Robert Eller

Margaret Mitchell wrote part of her famous novel there, but like the title, the original Green Park Inn is “Gone With The Wind.”

And she wasn’t the only one. Eleanor Roosevelt stayed at the Green Park Inn. So did John D. Rockefeller, Annie Oakley, a few presidents, even members of the band, the Smiths stayed there.

Landmark Gone

When John Mathias Bernhardt (they called him Barny around Lenoir) left the job of running the Lenoir Furniture Factory (the town’s first), he went to Blowing Rock and began the high country’s tourist industry by building its first luxury hotel. With investment from his soon-to-be father-in-law, George Washington Finley Harper (known as “Major,” his Confederate rank in the Civil War), Bernhardt created a unique landmark.

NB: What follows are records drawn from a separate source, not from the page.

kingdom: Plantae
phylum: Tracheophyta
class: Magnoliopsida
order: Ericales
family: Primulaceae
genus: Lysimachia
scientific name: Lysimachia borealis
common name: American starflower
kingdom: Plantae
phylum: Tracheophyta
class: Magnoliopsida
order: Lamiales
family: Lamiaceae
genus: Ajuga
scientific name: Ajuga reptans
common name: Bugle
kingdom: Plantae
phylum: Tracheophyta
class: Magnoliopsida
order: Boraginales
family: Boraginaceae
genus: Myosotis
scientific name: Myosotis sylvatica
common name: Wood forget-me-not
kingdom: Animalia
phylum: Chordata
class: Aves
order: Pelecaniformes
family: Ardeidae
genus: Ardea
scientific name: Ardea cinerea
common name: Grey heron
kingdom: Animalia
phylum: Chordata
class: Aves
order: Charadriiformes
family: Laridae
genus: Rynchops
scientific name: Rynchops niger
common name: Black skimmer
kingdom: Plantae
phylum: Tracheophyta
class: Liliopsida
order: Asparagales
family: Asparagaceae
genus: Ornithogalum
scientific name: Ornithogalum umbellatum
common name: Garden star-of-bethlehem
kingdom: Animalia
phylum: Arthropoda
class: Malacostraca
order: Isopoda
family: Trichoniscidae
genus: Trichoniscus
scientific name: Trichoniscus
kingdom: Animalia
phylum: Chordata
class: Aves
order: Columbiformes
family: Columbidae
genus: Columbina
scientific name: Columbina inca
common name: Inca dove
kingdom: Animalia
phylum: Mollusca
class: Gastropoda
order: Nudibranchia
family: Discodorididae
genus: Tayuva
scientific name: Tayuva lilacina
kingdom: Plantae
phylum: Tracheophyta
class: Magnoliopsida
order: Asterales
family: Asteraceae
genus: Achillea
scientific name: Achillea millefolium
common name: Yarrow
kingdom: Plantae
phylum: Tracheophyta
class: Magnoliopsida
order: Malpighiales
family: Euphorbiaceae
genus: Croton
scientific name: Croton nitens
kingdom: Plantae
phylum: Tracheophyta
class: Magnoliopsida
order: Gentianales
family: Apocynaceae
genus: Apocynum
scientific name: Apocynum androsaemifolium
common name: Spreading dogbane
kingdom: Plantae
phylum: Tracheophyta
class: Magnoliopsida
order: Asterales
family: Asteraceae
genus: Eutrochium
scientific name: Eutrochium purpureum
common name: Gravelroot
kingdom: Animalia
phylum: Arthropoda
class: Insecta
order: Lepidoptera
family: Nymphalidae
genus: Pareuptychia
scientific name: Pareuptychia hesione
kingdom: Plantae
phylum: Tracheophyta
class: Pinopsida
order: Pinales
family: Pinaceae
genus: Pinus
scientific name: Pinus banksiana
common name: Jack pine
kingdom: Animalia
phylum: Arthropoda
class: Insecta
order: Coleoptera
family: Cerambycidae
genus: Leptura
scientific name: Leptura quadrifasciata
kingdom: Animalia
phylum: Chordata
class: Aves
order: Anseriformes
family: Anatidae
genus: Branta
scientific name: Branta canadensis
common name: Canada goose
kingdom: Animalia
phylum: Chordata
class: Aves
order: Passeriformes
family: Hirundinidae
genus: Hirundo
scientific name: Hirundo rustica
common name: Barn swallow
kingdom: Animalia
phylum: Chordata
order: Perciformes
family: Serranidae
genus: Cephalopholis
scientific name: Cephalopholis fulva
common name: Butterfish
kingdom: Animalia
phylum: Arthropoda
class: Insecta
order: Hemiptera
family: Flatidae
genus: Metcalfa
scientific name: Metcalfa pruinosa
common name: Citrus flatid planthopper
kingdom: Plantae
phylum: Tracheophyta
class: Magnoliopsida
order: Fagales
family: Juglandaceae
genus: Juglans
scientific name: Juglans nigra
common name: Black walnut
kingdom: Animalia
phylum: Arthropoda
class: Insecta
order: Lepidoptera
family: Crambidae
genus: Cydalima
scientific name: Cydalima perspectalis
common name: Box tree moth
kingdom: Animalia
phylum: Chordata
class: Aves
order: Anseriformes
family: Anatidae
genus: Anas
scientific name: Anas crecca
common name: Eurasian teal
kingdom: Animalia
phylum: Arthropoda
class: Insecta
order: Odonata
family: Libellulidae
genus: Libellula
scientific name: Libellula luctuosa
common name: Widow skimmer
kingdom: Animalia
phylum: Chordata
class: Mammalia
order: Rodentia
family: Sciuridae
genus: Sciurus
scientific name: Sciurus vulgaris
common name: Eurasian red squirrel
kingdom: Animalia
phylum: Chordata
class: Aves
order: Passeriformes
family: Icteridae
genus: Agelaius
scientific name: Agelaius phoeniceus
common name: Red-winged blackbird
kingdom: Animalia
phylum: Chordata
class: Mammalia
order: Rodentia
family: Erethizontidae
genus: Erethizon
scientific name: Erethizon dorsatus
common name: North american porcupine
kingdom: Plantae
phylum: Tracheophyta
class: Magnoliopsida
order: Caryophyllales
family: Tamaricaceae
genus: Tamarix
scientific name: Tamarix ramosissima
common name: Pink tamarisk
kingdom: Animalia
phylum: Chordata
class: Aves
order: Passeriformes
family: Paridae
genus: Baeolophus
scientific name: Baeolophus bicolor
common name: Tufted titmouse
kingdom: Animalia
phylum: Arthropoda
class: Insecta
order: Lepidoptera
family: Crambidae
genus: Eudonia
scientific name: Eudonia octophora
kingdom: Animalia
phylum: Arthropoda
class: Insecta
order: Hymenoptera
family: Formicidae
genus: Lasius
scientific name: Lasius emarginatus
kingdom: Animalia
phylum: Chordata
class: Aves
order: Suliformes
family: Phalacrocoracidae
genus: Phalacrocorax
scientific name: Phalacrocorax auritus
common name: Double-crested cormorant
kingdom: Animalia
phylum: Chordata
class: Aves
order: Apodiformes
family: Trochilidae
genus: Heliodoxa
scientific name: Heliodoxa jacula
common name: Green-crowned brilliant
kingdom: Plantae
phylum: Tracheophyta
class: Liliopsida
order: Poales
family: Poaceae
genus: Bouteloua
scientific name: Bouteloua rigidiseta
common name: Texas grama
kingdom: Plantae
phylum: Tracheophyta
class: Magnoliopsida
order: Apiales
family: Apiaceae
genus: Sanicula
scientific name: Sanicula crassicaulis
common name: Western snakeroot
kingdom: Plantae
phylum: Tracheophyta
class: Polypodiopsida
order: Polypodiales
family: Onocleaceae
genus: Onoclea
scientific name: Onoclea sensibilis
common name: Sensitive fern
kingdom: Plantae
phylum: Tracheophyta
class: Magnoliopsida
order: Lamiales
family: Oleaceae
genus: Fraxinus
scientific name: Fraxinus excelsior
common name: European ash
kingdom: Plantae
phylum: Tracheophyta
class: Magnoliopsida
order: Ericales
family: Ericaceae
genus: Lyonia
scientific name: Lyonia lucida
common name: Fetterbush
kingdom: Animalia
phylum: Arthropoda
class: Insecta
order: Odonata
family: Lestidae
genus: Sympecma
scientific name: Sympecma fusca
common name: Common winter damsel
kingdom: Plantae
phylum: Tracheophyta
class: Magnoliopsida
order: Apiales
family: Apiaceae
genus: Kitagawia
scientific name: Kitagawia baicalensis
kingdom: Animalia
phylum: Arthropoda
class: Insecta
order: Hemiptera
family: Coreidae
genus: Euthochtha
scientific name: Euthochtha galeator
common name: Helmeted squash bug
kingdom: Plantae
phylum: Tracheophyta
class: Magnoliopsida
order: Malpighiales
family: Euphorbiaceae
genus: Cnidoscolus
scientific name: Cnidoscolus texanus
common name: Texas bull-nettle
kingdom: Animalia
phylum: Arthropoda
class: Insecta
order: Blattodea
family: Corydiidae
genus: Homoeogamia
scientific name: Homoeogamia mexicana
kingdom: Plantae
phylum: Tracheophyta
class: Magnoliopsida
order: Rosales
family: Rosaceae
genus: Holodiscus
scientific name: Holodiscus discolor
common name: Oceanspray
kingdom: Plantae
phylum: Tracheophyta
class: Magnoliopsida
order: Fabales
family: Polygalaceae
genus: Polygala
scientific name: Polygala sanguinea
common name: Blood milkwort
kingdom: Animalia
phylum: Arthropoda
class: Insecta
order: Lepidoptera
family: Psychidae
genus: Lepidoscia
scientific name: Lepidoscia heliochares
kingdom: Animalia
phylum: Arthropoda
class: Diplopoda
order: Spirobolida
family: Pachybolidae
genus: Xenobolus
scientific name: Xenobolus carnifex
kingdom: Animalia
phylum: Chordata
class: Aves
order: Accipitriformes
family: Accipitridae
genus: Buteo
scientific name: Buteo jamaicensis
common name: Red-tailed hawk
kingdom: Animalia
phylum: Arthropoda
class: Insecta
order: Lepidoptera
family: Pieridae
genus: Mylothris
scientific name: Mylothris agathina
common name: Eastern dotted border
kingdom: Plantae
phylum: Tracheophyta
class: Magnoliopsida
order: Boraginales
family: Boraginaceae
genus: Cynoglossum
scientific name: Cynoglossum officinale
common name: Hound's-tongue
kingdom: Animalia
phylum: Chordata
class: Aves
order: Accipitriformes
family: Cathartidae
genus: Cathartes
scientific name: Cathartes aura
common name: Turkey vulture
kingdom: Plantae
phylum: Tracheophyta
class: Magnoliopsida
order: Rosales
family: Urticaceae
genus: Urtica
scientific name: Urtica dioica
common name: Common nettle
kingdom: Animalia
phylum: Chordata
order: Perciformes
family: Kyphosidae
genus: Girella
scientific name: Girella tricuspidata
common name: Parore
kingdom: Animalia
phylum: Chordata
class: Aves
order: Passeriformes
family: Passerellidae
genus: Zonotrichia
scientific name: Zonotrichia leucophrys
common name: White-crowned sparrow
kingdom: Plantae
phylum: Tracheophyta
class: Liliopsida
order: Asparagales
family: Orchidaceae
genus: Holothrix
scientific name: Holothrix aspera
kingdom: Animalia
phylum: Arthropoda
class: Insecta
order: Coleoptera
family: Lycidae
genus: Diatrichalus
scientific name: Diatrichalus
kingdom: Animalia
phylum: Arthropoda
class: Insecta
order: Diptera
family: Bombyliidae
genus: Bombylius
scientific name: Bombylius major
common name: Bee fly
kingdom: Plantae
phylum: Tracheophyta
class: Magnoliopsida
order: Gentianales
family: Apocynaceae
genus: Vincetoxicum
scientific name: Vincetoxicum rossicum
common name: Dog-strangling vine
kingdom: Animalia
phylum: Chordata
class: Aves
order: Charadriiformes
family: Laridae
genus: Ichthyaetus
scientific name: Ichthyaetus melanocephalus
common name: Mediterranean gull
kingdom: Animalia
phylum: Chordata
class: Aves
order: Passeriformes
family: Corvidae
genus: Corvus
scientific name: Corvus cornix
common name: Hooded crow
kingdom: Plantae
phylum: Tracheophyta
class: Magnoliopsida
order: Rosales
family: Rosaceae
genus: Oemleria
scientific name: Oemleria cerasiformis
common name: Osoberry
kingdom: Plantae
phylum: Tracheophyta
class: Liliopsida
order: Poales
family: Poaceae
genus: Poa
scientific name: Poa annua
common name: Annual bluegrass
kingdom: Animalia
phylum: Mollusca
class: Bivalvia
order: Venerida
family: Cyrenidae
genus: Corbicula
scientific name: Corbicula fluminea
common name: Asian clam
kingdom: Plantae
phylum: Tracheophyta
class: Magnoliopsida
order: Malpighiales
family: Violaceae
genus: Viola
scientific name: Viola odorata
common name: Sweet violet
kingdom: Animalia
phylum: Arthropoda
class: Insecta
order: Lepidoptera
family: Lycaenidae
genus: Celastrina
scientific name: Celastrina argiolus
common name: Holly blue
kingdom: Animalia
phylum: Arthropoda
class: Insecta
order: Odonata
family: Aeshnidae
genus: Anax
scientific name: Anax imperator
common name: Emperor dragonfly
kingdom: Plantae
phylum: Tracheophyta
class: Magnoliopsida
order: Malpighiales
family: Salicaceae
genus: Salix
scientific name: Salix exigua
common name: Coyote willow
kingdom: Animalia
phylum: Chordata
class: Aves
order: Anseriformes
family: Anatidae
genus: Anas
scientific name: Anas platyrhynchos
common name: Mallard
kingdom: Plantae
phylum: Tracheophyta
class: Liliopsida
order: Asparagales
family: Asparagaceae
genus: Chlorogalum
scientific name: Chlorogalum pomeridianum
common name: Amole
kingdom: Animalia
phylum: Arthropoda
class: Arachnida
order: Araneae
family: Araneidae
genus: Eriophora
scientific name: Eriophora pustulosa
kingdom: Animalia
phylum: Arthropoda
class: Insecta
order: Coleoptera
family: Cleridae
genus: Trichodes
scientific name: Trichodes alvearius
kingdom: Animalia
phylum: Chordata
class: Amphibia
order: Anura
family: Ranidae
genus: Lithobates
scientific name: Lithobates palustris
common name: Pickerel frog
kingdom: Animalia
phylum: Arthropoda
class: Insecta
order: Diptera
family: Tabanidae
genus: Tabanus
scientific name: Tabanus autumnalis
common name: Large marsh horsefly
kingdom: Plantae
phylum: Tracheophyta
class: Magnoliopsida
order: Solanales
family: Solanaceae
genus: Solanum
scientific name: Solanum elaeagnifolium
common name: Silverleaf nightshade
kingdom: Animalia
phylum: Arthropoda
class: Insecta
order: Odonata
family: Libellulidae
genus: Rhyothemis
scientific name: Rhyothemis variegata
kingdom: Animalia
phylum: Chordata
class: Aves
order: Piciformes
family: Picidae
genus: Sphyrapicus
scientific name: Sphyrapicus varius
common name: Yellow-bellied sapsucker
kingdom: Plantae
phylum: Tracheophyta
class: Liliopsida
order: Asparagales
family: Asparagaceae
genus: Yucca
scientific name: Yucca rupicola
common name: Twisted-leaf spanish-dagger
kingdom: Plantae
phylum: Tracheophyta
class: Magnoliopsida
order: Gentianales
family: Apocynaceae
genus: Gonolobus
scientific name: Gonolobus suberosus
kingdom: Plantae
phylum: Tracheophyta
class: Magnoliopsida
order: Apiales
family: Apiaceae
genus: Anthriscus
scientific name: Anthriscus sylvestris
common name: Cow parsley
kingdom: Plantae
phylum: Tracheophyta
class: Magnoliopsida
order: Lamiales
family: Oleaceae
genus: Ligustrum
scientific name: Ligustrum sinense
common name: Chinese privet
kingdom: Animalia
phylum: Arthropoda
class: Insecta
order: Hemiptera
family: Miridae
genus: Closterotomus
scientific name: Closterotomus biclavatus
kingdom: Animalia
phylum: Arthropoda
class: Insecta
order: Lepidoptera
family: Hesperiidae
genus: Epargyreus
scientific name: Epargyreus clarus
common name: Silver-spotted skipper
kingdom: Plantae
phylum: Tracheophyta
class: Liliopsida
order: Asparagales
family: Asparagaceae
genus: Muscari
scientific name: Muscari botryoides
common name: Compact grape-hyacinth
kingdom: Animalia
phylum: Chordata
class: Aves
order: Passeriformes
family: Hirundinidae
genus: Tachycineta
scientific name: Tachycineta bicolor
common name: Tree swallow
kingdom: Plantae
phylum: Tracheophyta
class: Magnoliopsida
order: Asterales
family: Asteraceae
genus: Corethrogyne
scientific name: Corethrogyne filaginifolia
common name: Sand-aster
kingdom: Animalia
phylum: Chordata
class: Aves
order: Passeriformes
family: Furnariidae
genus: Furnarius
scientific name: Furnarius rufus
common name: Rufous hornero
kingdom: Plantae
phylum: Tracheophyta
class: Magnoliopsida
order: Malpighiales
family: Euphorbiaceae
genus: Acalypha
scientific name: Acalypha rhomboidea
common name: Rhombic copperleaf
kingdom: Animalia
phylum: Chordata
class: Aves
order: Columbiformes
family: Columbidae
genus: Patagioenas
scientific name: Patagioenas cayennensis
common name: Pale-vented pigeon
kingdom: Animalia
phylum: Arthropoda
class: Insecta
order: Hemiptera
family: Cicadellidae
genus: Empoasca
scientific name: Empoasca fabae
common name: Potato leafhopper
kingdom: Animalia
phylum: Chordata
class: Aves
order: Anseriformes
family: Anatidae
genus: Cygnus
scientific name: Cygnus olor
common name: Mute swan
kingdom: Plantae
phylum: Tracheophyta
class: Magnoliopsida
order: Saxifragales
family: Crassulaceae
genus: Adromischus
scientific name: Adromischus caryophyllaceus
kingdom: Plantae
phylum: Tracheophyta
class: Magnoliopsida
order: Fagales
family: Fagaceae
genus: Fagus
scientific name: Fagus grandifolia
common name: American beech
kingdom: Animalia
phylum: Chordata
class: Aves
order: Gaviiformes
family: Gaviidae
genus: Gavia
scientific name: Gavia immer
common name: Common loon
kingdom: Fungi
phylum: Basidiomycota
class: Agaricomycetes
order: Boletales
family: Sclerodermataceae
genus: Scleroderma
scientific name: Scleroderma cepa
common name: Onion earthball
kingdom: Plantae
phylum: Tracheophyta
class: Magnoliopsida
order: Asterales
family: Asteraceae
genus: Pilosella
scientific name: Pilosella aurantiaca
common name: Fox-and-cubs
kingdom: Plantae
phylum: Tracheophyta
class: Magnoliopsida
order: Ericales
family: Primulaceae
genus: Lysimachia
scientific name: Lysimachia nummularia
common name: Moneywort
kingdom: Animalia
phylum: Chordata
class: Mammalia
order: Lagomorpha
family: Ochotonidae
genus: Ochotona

Bernhardt grew up in Lenoir. Both his parents died over the winter of 1877, leaving he and brother George Lynn Bernhardt, orphans. They worked at a general store in Lenoir owned by Major Harper, who helped Barny attend college at Davidson, the Major’s alma mater. For three years, Bernhardt worked as a surveyor in Oregon before returning to western NC. He used his skills as a timber man to get into the lumber business.

By 1891, Barny had completed his opulent new venture. The Green Park Inn welcomed its first guests that summer, opening the mountains to something it had never seen before, wealthy vacationers. Before then, those who could afford extended stays to enjoy cooler air and flee from the threat of miasmic diseases of the low country, stayed in towns that could only see the mountains. In the 1880s, Hickory and Catawba Springs were about as far away as tourists could get. That changed when the doors of the Green Park Inn opened.

Each of Bernhardt’s 60 rooms had a fireplace, running water, electric alarm bells for summoning servants and furniture that came from Barny’s previous gig in Lenoir. It was Victorian fancy with a ballroom for dancing, a bowling alley, tennis court, shooting gallery and billiard room for gaming, along with a first class dining room. The Green Park Inn offered everything needed to idly pass away the time during an extended vacation.

Over the years, the Green Park Inn hosted multitudes. It served as a sentry into the High Country, letting travelers heading up 321 know that they had reached the summit, complete with a green horse as a mascot of sorts. Supposedly, it was haunted. With that many guests, how could it not be. However, what most passersby did not know was that the 1891 foundations were rotting away, thus the deterioration of the Inn. This summer began the demolition. By 2028, a new Green Park Inn will be built, smaller with some relics of the previous structure preserved.

Goodbye, Green Park Inn. I hope they keep the horse.

Photos: Supposedly built on the site of a late Civil War Federal garrison, the Green Park Inn stood for 134 years before it came down this summer. John Mathias Bernhardt standing behind his in-laws, the Major and his brother-in-law George Finley Harper.